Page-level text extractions
'''

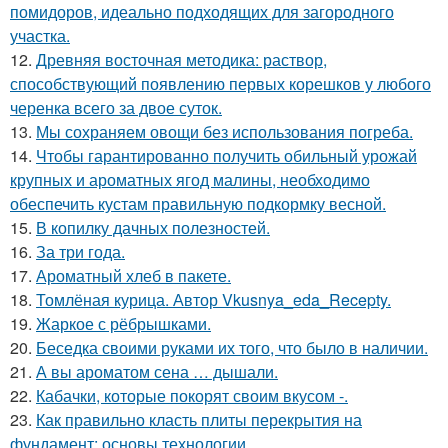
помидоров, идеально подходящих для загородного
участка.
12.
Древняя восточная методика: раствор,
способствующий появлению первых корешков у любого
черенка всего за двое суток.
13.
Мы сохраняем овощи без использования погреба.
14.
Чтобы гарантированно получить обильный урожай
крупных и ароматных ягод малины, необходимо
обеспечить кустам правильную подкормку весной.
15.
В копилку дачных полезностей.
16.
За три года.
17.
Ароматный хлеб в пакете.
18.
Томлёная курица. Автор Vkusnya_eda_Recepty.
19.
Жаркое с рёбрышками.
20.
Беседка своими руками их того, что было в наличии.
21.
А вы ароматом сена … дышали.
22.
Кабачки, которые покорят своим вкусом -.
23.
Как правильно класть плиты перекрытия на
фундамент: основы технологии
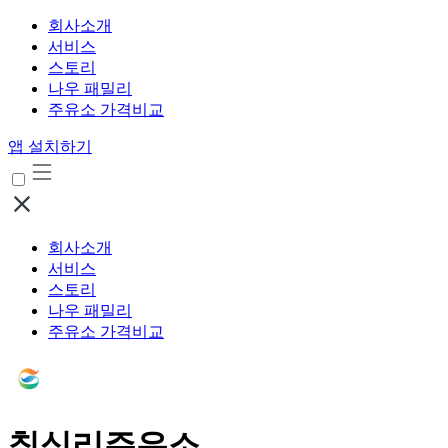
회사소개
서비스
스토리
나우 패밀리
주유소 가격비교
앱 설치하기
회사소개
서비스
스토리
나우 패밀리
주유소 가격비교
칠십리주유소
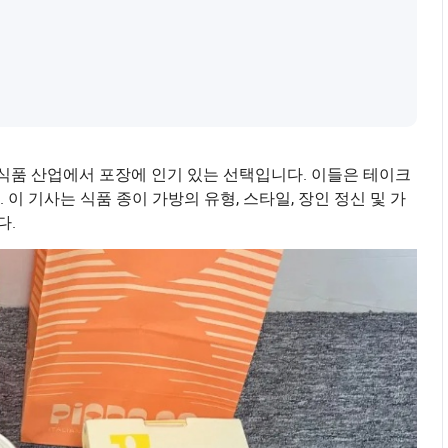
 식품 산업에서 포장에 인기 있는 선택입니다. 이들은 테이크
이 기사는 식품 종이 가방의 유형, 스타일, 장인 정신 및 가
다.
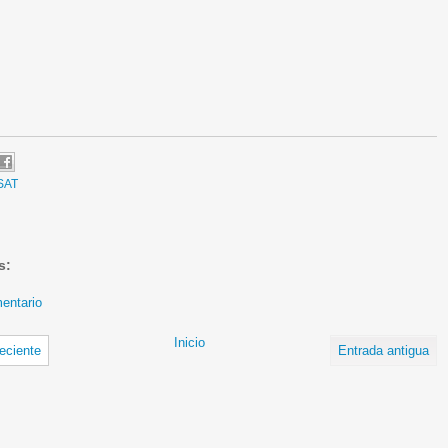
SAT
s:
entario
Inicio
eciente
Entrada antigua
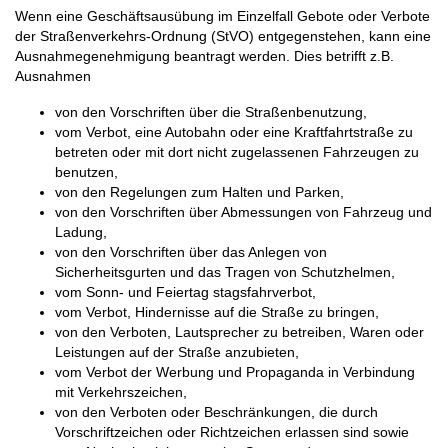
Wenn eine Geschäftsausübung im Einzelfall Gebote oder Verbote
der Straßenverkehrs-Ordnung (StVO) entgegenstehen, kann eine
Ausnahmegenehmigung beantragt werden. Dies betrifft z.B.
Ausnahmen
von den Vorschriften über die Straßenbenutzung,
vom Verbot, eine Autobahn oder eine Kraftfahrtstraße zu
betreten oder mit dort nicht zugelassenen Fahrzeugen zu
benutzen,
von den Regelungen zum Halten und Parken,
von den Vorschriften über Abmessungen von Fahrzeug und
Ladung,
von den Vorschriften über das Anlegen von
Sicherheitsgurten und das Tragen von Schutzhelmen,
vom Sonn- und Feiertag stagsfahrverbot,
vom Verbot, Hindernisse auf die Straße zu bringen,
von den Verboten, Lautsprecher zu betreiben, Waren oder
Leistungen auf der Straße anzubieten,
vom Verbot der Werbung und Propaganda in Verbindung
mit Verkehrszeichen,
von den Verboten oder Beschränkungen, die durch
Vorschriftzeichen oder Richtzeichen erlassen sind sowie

'''

BRIEF.
Copy the lines above between the one holding "фундамент: основы технологии" and the one holding "Leistungen auf der", inclusive. Drop the pictures.

RESPONSE BELOW.
фундамент: основы технологии
회사소개
서비스
스토리
나우 패밀리
주유소 가격비교
앱 설치하기
회사소개
서비스
스토리
나우 패밀리
주유소 가격비교
칠십리주유소
 식품 산업에서 포장에 인기 있는 선택입니다. 이들은 테이크
이 기사는 식품 종이 가방의 유형, 스타일, 장인 정신 및 가
다.
SAT
s:
entario
Inicio
eciente
Entrada antigua
Wenn eine Geschäftsausübung im Einzelfall Gebote oder Verbote
der Straßenverkehrs-Ordnung (StVO) entgegenstehen, kann eine
Ausnahmegenehmigung beantragt werden. Dies betrifft z.B.
Ausnahmen
von den Vorschriften über die Straßenbenutzung,
vom Verbot, eine Autobahn oder eine Kraftfahrtstraße zu
betreten oder mit dort nicht zugelassenen Fahrzeugen zu
benutzen,
von den Regelungen zum Halten und Parken,
von den Vorschriften über Abmessungen von Fahrzeug und
Ladung,
von den Vorschriften über das Anlegen von
Sicherheitsgurten und das Tragen von Schutzhelmen,
vom Sonn- und Feiertag stagsfahrverbot,
vom Verbot, Hindernisse auf die Straße zu bringen,
von den Verboten, Lautsprecher zu betreiben, Waren oder
Leistungen auf der Straße anzubieten,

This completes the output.